We all have divorced male family members or friends.

Early on following the divorce, it’s not unusual for guys to be acting out of sorts.  Some get depressed and sink into a hole. Others engage in denial. Others start partying and sleeping around like there’s no tomorrow.

I won’t go into any specifics about my brother’s divorce a couple of years back, or how he dealt with it.  Instead, I’ll talk about how I dealt with it. 

I didn’t want to see my brother unhappy. In the beginning, though, I was extremely judgmental, and critical of how he was handling things. I gave him all sorts of advice – advice that fell on deaf ears.

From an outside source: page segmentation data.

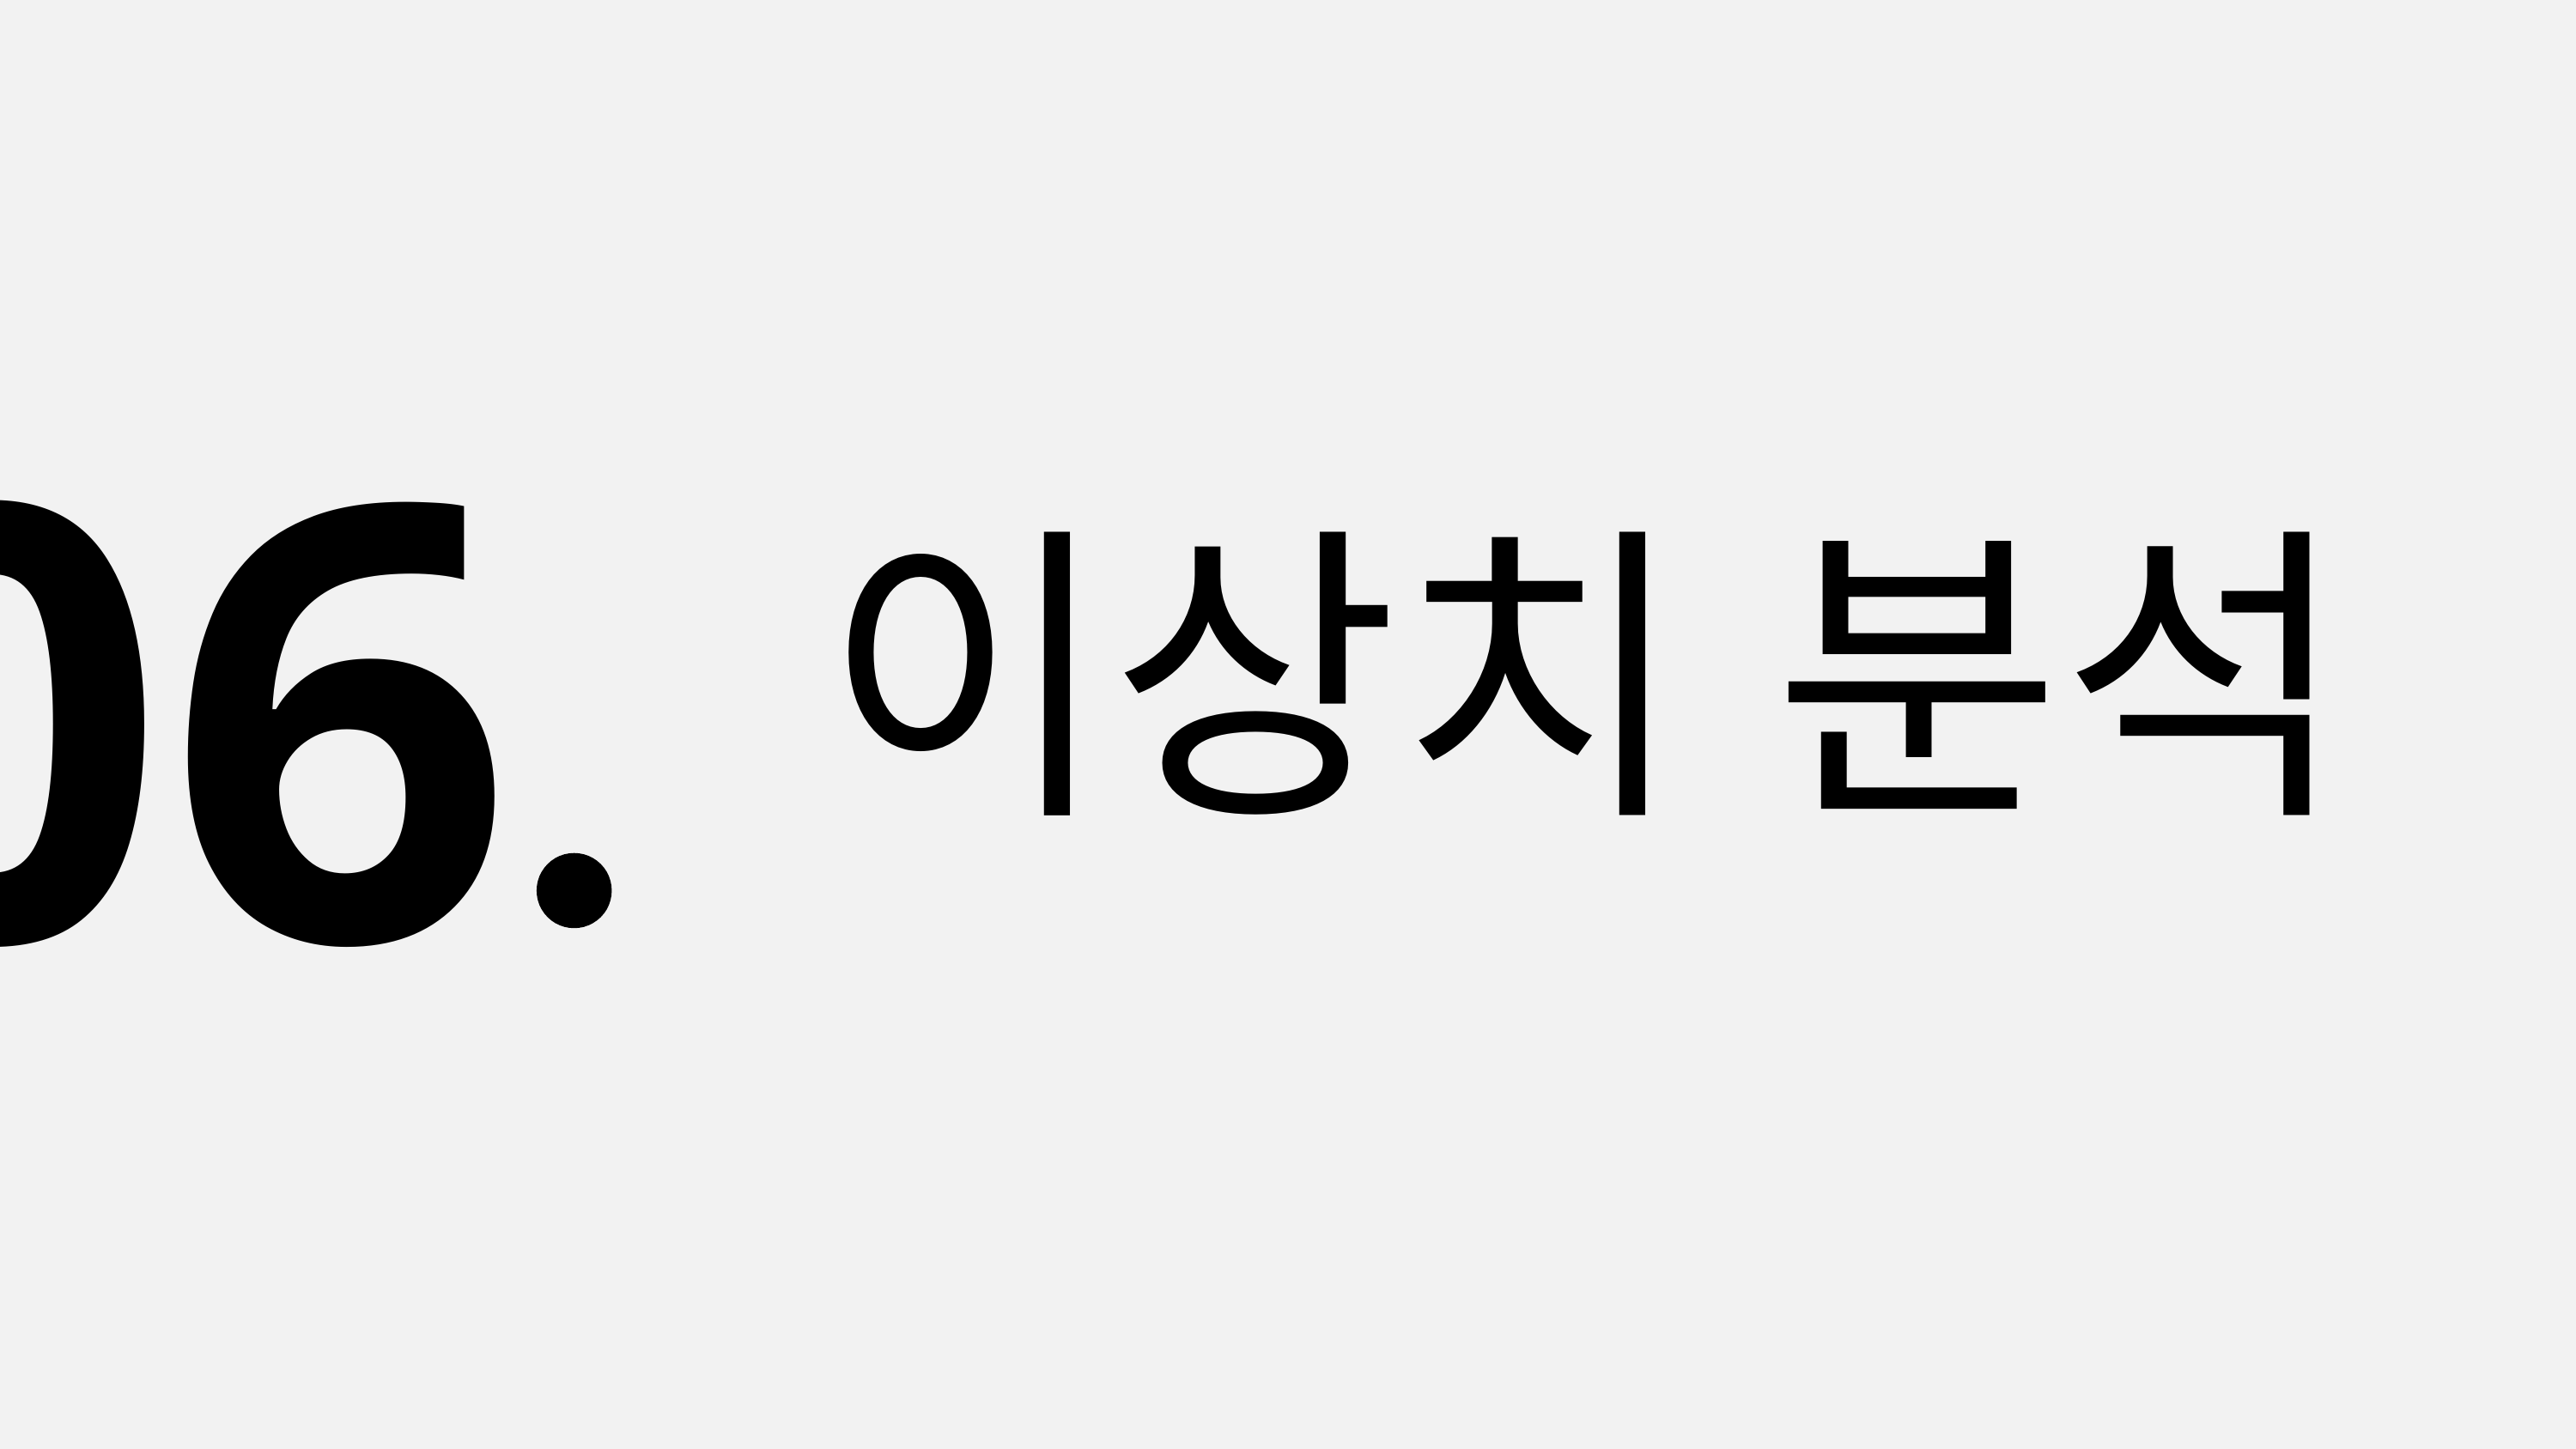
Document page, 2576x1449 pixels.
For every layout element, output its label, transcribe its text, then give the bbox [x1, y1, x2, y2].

text_box 이상치 분석 [810, 471, 2363, 860]
text_box 06 [0, 327, 558, 1070]
text_box [534, 851, 614, 931]
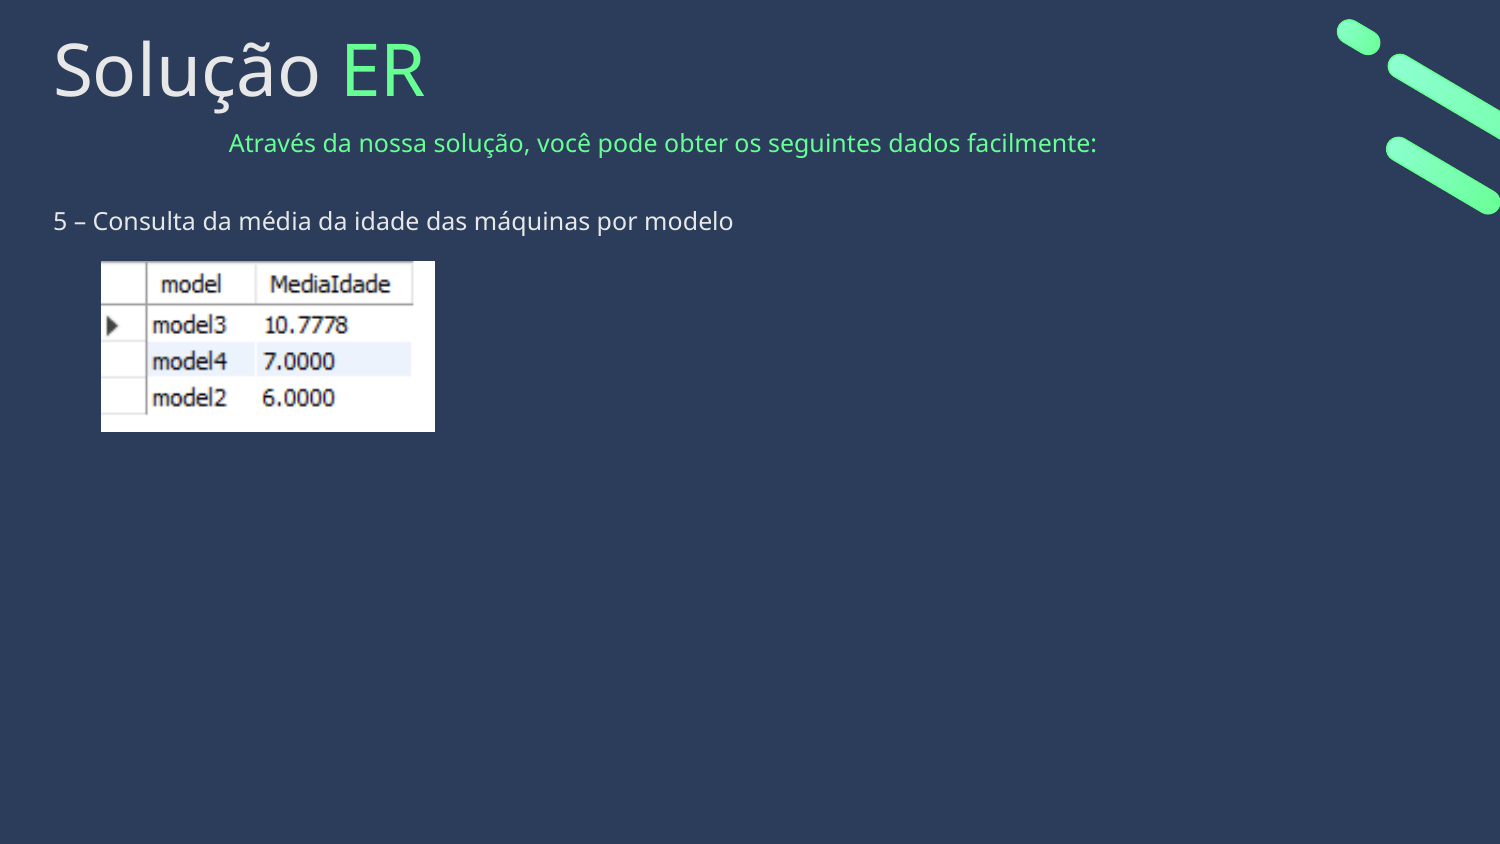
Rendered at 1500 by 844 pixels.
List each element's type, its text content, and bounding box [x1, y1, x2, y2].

title Solução ER [38, 8, 1302, 103]
text_box 5 – Consulta da média da idade das máquinas por modelo [38, 198, 1138, 244]
picture [100, 260, 436, 432]
text_box Através da nossa solução, você pode obter os seguintes dados facilmente: [213, 120, 1314, 166]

Fortunately, one of my brother-in-laws pulled me aside.

“Stop telling your brother what to do. Have you ever been divorced? No, you haven’t. I have. You don’t know what you’re talking about,” he said.

Then he gave me some advice that I’ve tried to adhere to ever since.

“Just be there for him. Call him every week or so. Ask him how things are going. Listen to him and don’t judge,” he said.

I wrote last year in this blog about how I’m committed to reconnect with my brother and two sisters. As part of that promise, I arranged a weekend getaway last month with my brother up in the Adirondacks. We rented a cabin and fished for a couple of days.

We had a great time. We caught some fish, cooked them up and drank more than our share of wine and beer.

One night in the cabin, I talked to him about doing this column. He agreed that my ‘listening’ approach in communicating with him was the right one.  In the long run, it’s brought us closer together.

I asked if he had any friends who have been there for him. He said he’s had many open and heart-felt conversations with his golfing buddies – specifically the guys who’ve also been divorced.

“You realize they’ve been through it, and you open up,” he said. “Sometimes, it just feels good to laugh together about things.”

My brother and I still call each other, usually about every other week. If I don’t call him, he calls me. We share the highlights and problems in our lives.

That’s the way it should be. I’m there for him, he’s there for me.

A friend once told me that to get your point across to another person, you have to say things in a way that they’ll want to listen.

What I’ve learned, though, is that you have to begin by listening.